## [TASK INPUT]
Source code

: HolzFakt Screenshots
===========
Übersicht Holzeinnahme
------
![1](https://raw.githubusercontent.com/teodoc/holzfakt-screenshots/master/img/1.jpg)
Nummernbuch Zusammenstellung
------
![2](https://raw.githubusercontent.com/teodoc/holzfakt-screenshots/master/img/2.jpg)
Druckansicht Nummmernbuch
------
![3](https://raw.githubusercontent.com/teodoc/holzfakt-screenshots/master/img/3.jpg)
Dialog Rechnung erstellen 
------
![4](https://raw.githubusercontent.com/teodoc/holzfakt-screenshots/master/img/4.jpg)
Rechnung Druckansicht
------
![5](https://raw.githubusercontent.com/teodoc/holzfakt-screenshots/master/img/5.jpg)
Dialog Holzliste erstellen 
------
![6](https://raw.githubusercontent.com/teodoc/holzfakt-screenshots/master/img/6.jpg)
--
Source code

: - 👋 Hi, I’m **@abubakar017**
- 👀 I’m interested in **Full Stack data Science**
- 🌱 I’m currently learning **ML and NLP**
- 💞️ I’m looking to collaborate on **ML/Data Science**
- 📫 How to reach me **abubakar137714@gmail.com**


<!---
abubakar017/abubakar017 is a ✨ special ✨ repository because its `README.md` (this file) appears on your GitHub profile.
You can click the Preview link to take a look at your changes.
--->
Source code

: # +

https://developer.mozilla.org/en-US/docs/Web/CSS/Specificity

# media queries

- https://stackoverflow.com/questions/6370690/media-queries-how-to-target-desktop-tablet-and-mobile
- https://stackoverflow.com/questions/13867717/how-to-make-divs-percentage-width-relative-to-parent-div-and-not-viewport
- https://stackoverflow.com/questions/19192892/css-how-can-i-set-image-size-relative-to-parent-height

## [YOUR OBJECTIVE]
Copy out, in full, each line of the data above that contains the word "Science".

## [SOLUTION FOR THIS EXERCISE]
- 👀 I’m interested in **Full Stack data Science**
- 💞️ I’m looking to collaborate on **ML/Data Science**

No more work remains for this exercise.